Roman, qui depuis quelques instants lisait un journal qu'il avait pris sur le bureau du marquis, jeta tout à coup un cri de surprise:
--Qu'y a-t-il donc? demandèrent en même temps de Pourrières et de Lussan.
--Je ne suis plus étonné de ce que Maladetta et Lion ne se sont pas trouvés à leur poste! dit Roman... Ils sont morts.
--Morts! s'écria de Lussan.
--Oui, morts! ajouta Roman, tout ce qu'il y a de plus mort, écoutez ceci:
«Paris, 10 février 1839.
»Une jeune femme douée de la plus agréable physionomie, habitait avec un jeune homme, un modeste logement de la rue des Lions Saint-Paul. Depuis quelque temps, cette jeune femme qui s'était d'abord fait remarquer par sa pétulance et sa vive gaieté, était triste, et souvent ses voisines remarquèrent le matin l'extrême pâleur de son visage et la trace de larmes répandues, sans doute, pendant la nuit.
»Elle ne répondit jamais aux questions obligeantes qui lui furent adressées. On sut cependant bientôt, que le jeune homme avec lequel elle vivait la maltraitait d'une manière horrible.
»Hier, dans la matinée, elle eut avec lui une violente altercation durant laquelle une voisine, qui, attirée par le bruit, s'était approchée de sa porte, entendit distinctement le jeune homme prononcer ces mots: Je ne changerai pas de conduite pour te plaire.» Cette voisine ne put en entendre davantage. La porte de l'appartement dans lequel se trouvaient les deux jeunes gens, fut ouverte avec précipitation et le jeune homme sortit en disant: «Ne m'attends pas cette nuit, je vais au bal de l'Opéra.»
»Sur les neuf heures du soir, un homme que l'on croit être un ouvrier serrurier, qui portait sur l'épaule cette trousse que l'on nomme communément le sac en ville, et qui tenait à la main un marteau, vint demander dans la maison une demoiselle Elisabeth Neveux. La portière répondit que ce nom lui était inconnu, mais l'ouvrier dépeignit si exactement la physionomie, les allures, le costume habituel de la personne à laquelle il donnait le nom d'Elisabeth Neveux, que la portière l'envoya chez la jeune femme dont nous parlons, qui n'était connue dans la maison que sous le nom de madame Lion.
»L'ouvrier était chez elle depuis environ une heure et demie, lorsque le sieur Lion rentra, accompagné d'un jeune Italien nommé Maladetta, qui venait souvent le voir. Ces jeunes gens n'étaient pas ivres, mais on pouvait sans peine s'apercevoir qu'ils avaient copieusement dîné.
»Quelques instants après, on entendit dans l'appartement du sieur Lion, le bruit des sanglots de la jeune femme, puis des cris perçants. Les voisins accouraient, lorsqu'un homme, l'ouvrier qui était venu demander la dame Lion sous le nom d'Elisabeth Neveux, descendit l'escalier renversant tout ceux qui voulurent s'opposer à son passage et prit la fuite.
»Un horrible spectacle vint épouvanter les regards des premières personnes qui entrèrent dans l'appartement du sieur Lion, les deux hommes que moins d'une demi-heure auparavant, on avait vus pleins de vie et de santé, étaient étendus sur le carreau, morts tous deux et horriblement défigurés par les effroyables blessures qu'ils avaient reçues.

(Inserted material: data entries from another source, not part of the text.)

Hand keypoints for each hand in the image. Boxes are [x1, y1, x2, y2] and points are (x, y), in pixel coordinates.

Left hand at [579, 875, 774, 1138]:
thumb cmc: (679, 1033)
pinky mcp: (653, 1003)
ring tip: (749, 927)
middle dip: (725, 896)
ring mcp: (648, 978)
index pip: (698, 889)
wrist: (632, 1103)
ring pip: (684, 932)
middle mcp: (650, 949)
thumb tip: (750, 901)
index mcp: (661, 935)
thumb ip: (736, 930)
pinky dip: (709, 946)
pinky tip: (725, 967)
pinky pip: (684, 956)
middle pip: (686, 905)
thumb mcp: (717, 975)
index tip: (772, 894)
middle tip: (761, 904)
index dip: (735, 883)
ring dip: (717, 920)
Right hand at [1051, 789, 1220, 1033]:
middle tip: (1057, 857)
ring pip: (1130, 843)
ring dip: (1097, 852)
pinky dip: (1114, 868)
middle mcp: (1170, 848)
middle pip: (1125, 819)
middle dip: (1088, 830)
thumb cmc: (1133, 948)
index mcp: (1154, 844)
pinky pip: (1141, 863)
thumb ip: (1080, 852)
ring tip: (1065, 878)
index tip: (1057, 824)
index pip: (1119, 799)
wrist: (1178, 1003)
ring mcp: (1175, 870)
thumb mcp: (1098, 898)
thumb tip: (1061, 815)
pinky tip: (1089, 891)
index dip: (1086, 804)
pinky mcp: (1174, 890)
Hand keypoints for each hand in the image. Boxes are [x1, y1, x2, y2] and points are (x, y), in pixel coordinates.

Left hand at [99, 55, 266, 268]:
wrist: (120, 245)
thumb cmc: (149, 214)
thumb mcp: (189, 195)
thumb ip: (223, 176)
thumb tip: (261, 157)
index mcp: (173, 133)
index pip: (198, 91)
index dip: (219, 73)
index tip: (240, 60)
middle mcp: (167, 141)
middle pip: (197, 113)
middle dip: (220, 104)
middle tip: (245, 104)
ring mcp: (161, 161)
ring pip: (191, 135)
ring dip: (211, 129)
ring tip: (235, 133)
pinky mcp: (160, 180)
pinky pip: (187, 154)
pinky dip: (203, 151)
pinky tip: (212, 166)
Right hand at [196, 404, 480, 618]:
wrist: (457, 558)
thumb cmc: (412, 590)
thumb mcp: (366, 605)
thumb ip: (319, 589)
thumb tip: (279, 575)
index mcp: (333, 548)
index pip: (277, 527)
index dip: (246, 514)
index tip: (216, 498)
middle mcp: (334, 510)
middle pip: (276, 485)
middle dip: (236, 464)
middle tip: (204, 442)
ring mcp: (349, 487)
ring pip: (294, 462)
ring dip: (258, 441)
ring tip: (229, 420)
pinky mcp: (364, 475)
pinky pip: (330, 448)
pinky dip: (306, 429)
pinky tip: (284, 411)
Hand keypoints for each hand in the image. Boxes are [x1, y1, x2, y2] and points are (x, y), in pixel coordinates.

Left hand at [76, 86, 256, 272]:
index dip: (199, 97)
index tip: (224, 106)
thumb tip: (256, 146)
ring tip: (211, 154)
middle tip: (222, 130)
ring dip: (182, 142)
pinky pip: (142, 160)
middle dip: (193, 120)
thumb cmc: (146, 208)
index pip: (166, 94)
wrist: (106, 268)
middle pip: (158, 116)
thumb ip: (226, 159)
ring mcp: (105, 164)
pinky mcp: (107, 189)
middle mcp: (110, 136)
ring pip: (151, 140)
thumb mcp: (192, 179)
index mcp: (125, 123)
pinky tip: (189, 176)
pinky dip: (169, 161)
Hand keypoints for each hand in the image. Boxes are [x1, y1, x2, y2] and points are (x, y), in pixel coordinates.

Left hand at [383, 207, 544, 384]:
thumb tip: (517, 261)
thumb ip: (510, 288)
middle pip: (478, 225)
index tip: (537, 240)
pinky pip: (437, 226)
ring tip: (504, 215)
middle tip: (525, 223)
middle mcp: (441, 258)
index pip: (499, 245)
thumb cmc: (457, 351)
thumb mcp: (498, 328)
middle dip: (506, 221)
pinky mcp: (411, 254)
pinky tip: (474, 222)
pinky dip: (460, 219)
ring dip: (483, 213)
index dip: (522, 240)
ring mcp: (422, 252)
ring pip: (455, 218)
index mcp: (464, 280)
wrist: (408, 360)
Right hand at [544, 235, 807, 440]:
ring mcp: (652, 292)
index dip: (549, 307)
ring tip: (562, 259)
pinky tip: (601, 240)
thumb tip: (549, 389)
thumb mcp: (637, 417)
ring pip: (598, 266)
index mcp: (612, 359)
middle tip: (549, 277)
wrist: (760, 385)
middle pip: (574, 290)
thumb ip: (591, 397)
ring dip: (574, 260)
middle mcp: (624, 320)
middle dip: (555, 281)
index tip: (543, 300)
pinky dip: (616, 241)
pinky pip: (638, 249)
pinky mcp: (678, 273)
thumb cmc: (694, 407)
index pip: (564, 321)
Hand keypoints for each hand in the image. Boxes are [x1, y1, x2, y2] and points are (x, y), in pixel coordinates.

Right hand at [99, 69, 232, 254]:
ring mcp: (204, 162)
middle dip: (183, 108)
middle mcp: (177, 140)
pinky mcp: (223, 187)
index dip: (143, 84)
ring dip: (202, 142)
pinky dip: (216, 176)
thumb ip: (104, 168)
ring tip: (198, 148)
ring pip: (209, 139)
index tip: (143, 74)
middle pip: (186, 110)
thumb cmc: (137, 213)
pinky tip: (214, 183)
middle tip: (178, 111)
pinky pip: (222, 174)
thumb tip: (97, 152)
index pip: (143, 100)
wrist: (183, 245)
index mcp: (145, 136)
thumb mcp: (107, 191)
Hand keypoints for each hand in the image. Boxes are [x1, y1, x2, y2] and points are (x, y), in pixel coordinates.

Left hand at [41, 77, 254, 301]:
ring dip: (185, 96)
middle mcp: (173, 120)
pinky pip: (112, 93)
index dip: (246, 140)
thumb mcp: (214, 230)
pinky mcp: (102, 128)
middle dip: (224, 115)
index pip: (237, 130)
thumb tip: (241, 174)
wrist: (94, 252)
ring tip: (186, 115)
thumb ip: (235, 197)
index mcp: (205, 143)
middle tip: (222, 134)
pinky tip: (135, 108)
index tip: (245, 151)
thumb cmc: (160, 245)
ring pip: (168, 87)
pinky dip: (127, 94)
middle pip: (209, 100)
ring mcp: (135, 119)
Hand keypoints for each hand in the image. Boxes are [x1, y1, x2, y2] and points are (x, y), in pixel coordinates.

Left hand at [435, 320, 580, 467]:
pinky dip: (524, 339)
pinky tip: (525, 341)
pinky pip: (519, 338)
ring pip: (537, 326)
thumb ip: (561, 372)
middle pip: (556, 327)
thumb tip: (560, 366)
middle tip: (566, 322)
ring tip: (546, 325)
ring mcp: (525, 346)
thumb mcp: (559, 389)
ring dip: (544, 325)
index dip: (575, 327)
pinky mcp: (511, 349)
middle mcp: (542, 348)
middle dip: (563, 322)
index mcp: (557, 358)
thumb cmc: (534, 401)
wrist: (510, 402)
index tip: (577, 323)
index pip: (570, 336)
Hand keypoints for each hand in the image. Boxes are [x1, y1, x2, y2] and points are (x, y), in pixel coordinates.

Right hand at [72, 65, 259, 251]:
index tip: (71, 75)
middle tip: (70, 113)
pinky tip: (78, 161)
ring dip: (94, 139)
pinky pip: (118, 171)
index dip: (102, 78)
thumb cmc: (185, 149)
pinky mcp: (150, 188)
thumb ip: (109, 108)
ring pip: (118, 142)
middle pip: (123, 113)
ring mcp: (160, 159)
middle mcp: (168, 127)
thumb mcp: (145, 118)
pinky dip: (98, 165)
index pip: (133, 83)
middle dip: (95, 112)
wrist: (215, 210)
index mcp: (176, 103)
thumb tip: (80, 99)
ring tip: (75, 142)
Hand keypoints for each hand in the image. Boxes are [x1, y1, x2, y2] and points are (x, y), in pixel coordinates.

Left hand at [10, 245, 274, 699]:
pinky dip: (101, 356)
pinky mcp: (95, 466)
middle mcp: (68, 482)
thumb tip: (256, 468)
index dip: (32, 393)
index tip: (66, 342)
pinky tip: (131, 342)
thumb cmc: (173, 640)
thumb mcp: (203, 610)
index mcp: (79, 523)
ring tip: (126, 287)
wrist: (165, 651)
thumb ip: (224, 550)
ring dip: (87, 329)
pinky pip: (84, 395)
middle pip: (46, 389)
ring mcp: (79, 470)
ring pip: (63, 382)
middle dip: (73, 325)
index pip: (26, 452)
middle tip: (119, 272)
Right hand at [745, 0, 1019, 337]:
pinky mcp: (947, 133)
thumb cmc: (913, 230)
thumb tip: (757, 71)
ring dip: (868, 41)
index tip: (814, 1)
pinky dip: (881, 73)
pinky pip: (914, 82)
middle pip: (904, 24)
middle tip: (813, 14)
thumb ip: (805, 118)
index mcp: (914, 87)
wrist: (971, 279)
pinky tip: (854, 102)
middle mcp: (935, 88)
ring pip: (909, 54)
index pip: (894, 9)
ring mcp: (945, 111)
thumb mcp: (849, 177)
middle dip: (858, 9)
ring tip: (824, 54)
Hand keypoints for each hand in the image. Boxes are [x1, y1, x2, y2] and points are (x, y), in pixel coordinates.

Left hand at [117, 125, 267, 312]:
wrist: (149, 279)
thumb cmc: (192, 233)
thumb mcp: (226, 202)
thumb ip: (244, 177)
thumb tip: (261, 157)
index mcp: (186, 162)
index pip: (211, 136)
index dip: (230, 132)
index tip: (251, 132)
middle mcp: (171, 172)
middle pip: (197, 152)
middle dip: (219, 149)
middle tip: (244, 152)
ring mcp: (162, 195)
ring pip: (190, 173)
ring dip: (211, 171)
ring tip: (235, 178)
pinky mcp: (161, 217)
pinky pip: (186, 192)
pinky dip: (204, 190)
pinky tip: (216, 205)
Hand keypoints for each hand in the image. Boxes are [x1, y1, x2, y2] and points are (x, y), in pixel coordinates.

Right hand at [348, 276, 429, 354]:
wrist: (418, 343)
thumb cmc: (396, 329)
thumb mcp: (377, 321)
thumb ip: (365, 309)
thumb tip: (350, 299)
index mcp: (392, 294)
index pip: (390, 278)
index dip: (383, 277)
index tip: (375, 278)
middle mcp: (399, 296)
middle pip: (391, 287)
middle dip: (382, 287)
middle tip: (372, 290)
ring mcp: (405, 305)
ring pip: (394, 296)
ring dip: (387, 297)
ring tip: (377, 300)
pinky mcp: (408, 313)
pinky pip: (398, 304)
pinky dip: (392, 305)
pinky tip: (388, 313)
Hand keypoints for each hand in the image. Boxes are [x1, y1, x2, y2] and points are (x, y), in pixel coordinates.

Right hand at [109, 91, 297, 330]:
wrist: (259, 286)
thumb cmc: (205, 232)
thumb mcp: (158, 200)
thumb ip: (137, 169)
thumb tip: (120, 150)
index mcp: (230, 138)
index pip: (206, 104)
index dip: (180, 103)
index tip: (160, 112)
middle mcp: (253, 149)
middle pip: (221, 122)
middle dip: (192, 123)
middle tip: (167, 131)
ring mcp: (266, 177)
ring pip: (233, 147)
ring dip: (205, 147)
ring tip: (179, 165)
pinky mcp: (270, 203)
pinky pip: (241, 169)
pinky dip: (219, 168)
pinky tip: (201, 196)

»La justice a été immédiatement avertie et un substitut de monsieur le procureur du roi s'est rendu sur les lieux, accompagné d'un juge d'instruction.
»La jeune femme a été mise sous la main de la justice; cependant les circonstances qui paraissent avoir accompagné cet abominable assassinat ne sont pas de nature à démontrer d'une manière positive sa culpabilité; cependant, lorsqu'on lui a demandé si elle connaissait l'auteur du crime, elle a positivement refusé de donner son nom, bien qu'il soit certain qu'il ne lui est pas inconnu.
»Une circonstance imprévue est venue augmenter les ténèbres qui enveloppaient déjà ce tragique événement. Dans une armoire cachée derrière un secrétaire, on a découvert une énorme quantité de montres, de tabatières, de bijoux de toute espèce. Faut-il conclure de cette découverte, que les deux victimes appartenaient à cette catégorie de voleurs, qu'en termes de police on nomme _tireurs_ ou _fourlineurs_, ou bien étaient-ils des recéleurs? C'est ce que l'instruction décidera.